When we think about acupuncture, needles are much the same. There are many different types, of varying thickness, and flexibility, that are designed to treat the patient in different ways.
The filiform needle
The most common acupuncture needle is called a filiform needle—meaning threadlike. Usually these acupuncture needles range in length between 30 and 40 MM and typically can be between .1 and .25mm in diameter or for discussion let’s call it thick. Most of what I use are .16mm thick. For reference, an average piece of hair is .08mm thick. At this thickness, you don’t bleed when the needle is inserted or removed—it’s too thin! These needles are usually made of stainless steel, which is tough material that can bend and still remains sharp.

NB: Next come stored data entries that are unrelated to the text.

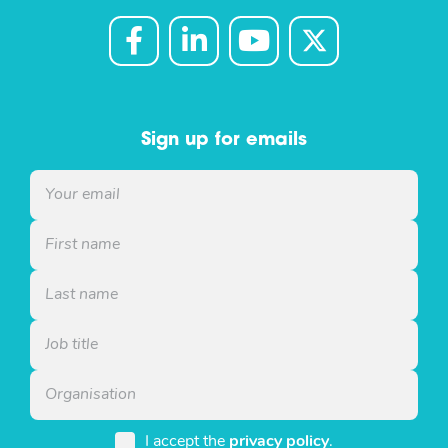
Sign up for emails
I accept the
privacy policy
.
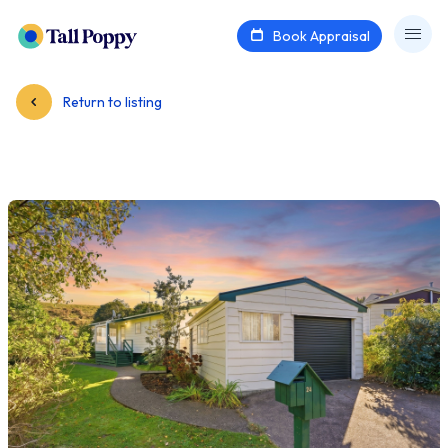
Book Appraisal
Return to listing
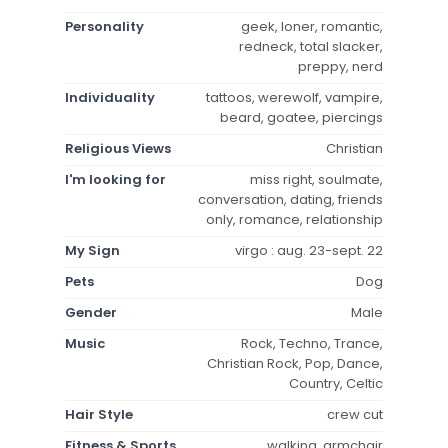
Personality
geek, loner, romantic,
redneck, total slacker,
preppy, nerd
Individuality
tattoos, werewolf, vampire,
beard, goatee, piercings
Religious Views
Christian
I'm looking for
miss right, soulmate,
conversation, dating, friends
only, romance, relationship
My Sign
virgo : aug. 23-sept. 22
Pets
Dog
Gender
Male
Music
Rock, Techno, Trance,
Christian Rock, Pop, Dance,
Country, Celtic
Hair Style
crew cut
Fitness & Sports
walking, armchair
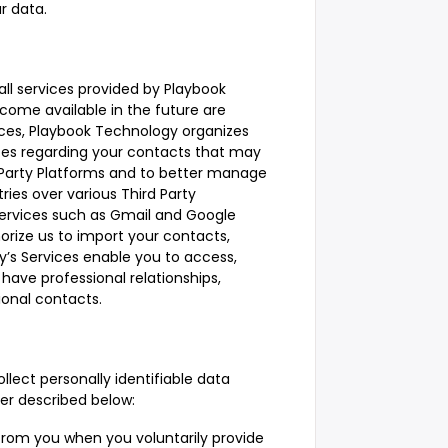
r data.
all services provided by Playbook
come available in the future are
rvices, Playbook Technology organizes
tes regarding your contacts that may
 Party Platforms and to better manage
ies over various Third Party
 services such as Gmail and Google
orize us to import your contacts,
y’s Services enable you to access,
ave professional relationships,
ional contacts.
lect personally identifiable data
er described below:
from you when you voluntarily provide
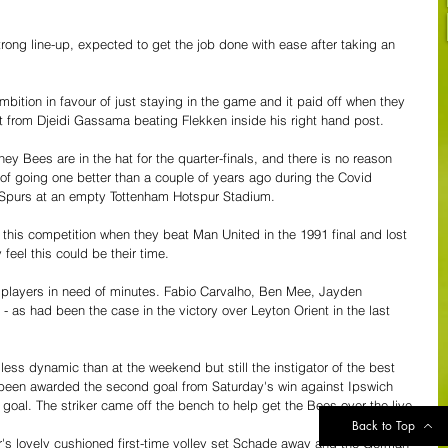
trong line-up, expected to get the job done with ease after taking an 
ion in favour of just staying in the game and it paid off when they 
ot from Djeidi Gassama beating Flekken inside his right hand post.
 Bees are in the hat for the quarter-finals, and there is no reason 
 going one better than a couple of years ago during the Covid 
o Spurs at an empty Tottenham Hotspur Stadium.
this competition when they beat Man United in the 1991 final and lost 
feel this could be their time.
ew players in need of minutes. Fabio Carvalho, Ben Mee, Jayden 
as had been the case in the victory over Leyton Orient in the last 
less dynamic than at the weekend but still the instigator of the best 
een awarded the second goal from Saturday's win against Ipswich 
 goal. The striker came off the bench to help get the Bees over the live.
Back to Top
ter's lovely cushioned first-time volley set Schade away and the German 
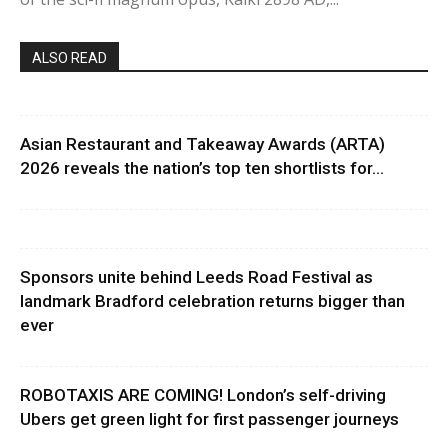
ALSO READ
Asian Restaurant and Takeaway Awards (ARTA)
2026 reveals the nation’s top ten shortlists for...
Sponsors unite behind Leeds Road Festival as
landmark Bradford celebration returns bigger than
ever
ROBOTAXIS ARE COMING! London’s self-driving
Ubers get green light for first passenger journeys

Usually, these needles are placed in a plastic tube. The tube allows the practitioner to hold and target the needle to the acupuncture point, then tap it down the tube into the skin quickly but gently. When inserted effectively, acupuncture becomes less painful because the needle quickly passes the pain-perceiving nerve cells on the top most, superficial layer of the skin.
Needle insertion depth varies according to the style of acupuncture practiced. My insertion depths typically vary between a few millimeters up to about 5 millimeters or about ¼ inch. However, these needles don’t necessarily need to be inserted. In fact, the Shakuju Therapy needle, which is .2mm thick, is rarely inserted. It is specifically designed with an oval point, so as to not to cause discomfort when the skin is touched by its point.
The Shakuju Teishin needle
In Shakuju Therapy, we use a particular type of needle that’s called a Teishin needle, specifically designed for this style of acupuncture. This needle is thicker than a filiform needle and has a blunt tip. Teishin needles are only meant to stimulate acupuncture points on top of the skin (or on the ear).
Other special needles
While used less often at Gracey Holistic Health, there are other types of needles used for more specific purposes.
Intradermal needles and press tacks are very short needles and even thinner than most filiform needles. They are typically used on sensitive parts of the body where minimal needle penetration is needed (like the ear) and other parts of the body. They are kept in place by adhesive cover to extend the treatment for a number of days. The seven star needle is an arrangement of seven filiform needles, used by tapping quickly to stimulate a important acupuncture points or areas of the body.
Needle-shy? No problem.
At Gracey Holistic Health in Boston, we can show you the different types of needles used in your treatment. There’s nothing mystical. There’s nothing to be scared of. It’s just another tool used to help you on your way to health.